The UK takeover regime isn’t kind to private equity buyers. It got even tougher after Kraft Foods Inc.’s bitter acquisition of rival confectioner Cadbury in 2010. But are its rules too restrictive?

If the leveraged finance market bounces back, UK stocks should be a prime hunting ground for the private equity industry. Yet local M&A rules are often seen as a brake.

Blair Jacobson, co-head of European credit at Ares Management, told a Financial Times summit last week that “everything in the UK is on sale” and weak sterling was an advantage for US dollar-denominated funds. At the same time, he cautioned that negotiating the takeover regulator’s requirements could be difficult.

It’s a common observation from the buyout industry. UK transactions are governed by a 433-page “code” that is enforced by the Takeover Panel. The slightest whiff of a possible bid, and the regulator forces the putative buyer to clarify their interest. After the disruptive four-month siege of Cadbury, a rule was introduced requiring bidders to formalize any offer within 28 days, unless the takeover target is happy with an extension.

Above all, acquirers must have guaranteed funds — vouched for by their advisers — before making a formal offer.

A corporate buyer with ready cash, supportive banking relationships and the option of paying for a takeover using its shares won’t be too phased by all this. But the rubric is a challenge for private equity given its reliance on hefty amounts of debt. If a deal leaks, the clock starts ticking and there’s not much time to finish kicking the tires and secure funding. The argument, then, is that the rules make buyout firms steer clear of riskier transactions to avoid the possibility of being seen to try and then fail.

Still, the UK’s checks and balances look justified. Last year’s deals boom shows that the rules don’t hinder takeovers: It culminated in the buyout of grocer Wm Morrison Supermarkets, the UK’s largest in the more than a decade.

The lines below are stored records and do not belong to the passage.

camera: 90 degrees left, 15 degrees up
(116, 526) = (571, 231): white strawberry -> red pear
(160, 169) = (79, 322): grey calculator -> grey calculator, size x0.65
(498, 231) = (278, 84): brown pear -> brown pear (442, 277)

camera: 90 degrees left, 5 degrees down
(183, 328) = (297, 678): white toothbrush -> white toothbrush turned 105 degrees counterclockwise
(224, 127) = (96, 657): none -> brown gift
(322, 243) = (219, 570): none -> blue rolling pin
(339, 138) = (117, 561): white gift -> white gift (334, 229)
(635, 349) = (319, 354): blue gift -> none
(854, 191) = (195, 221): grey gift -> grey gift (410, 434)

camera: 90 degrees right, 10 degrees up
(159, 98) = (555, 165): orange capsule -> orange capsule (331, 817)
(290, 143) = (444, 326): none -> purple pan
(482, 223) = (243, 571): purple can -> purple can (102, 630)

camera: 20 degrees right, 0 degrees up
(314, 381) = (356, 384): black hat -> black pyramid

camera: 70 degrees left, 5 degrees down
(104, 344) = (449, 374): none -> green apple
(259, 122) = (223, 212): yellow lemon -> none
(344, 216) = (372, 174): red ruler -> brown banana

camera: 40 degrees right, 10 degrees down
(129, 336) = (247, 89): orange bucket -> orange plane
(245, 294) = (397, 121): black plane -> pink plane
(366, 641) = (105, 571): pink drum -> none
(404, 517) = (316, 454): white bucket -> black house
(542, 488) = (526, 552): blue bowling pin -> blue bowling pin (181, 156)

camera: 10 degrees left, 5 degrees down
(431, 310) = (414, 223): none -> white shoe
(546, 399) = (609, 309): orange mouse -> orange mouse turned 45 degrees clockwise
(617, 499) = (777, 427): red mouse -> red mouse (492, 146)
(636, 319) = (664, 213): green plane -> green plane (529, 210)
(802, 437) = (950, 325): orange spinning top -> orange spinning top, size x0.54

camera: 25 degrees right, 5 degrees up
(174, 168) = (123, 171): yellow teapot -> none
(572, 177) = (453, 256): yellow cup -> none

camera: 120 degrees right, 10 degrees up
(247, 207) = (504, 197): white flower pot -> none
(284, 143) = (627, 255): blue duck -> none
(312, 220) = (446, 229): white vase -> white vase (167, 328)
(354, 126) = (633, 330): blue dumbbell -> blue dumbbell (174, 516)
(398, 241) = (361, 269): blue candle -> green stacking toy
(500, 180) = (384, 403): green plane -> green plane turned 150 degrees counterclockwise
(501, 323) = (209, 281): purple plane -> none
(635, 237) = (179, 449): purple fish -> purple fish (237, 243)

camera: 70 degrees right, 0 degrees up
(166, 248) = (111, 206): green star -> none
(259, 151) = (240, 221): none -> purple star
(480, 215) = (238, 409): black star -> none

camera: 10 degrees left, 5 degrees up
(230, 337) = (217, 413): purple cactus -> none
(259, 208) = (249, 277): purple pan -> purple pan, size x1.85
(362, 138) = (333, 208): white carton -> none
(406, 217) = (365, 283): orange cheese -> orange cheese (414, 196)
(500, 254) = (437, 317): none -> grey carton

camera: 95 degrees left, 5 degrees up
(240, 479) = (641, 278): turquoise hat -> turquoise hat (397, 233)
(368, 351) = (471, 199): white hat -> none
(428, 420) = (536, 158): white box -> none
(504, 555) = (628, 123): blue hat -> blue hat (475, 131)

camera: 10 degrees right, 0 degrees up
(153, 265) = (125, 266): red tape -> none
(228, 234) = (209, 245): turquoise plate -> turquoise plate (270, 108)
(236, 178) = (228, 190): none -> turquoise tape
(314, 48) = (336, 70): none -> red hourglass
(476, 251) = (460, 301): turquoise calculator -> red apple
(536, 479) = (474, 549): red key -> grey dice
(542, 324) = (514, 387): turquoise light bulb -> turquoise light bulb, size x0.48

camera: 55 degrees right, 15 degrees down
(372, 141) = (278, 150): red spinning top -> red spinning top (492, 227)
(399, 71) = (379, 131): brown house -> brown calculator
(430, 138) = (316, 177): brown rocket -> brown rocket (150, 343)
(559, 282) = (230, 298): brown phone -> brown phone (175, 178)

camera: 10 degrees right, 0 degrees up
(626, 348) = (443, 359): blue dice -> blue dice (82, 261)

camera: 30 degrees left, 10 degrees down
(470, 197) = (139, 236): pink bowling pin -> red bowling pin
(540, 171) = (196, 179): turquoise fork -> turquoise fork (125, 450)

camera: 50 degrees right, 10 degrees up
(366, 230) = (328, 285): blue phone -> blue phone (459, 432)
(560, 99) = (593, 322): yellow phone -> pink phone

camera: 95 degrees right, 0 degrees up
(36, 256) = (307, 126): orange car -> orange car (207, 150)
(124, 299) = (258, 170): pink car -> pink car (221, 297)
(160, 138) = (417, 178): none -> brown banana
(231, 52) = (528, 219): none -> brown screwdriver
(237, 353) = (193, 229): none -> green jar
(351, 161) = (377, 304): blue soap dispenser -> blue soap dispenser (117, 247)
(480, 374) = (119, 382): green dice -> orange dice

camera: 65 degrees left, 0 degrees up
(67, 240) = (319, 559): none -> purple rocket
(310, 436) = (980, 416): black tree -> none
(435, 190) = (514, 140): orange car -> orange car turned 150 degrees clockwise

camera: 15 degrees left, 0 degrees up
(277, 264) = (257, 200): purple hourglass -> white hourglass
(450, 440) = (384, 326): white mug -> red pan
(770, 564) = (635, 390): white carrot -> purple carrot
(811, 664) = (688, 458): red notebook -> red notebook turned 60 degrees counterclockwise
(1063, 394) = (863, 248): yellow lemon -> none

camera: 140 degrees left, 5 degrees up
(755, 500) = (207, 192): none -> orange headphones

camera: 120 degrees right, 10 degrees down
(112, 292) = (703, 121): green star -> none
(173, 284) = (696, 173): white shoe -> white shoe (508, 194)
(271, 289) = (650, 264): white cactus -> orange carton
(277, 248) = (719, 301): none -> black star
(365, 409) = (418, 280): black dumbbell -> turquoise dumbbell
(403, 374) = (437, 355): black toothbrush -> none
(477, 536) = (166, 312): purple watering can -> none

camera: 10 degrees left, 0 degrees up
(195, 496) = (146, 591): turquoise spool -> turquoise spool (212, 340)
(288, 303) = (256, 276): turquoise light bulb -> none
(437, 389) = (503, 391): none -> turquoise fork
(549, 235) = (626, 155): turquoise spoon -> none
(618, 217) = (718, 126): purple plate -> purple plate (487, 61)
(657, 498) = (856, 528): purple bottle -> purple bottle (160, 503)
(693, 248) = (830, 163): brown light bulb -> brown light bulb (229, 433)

Meanwhile, the saga in the US generated by billionaire Elon Musk’s bid for Twitter Inc. is a reminder of why the UK’s focus on speed and certainty in deal-making is a good thing. Twitter shareholders and employees have suffered a rollercoaster ride. Ever since Musk’s deal was struck on April 25, the market has been nervy about the financing. That doesn’t happen in the UK given the regulatory requirement for funding to be 100% in the bag, even if the bid target’s board would happily sign a deal with wishy-washy financing commitments.

Musk’s attempts to back out of his Twitter offer triggered potentially protracted litigation. While it seems equally hard to reverse a deal on both sides of the Atlantic, the decision process would take less time to conclude under the UK’s regulated approach. Put simply, the UK rules maximize the chances of a deal completing at the announced price as quickly as practicable.

London is an open market for deal-making. Listed firms can’t do so-called poison pill defenses with the potential to frustrate bidders (like Twitter did). Where a private equity buyer is dangling a tempting price, the target company is highly unlikely to use the regulatory timetable to kill the transaction.

If there are brakes on UK buyouts, they are less procedural and more political, like the government’s national security veto. Private equity firms can get deals done if they pay up. Given the grief Morrison has caused the lenders lumbered with its debt, some might even wish the regime made buyouts a lot harder than it does.

Time wasters will get short shrift. But lowly valuations and a weak currency are a greater assist for bidders than the UK’s policies are an obstacle.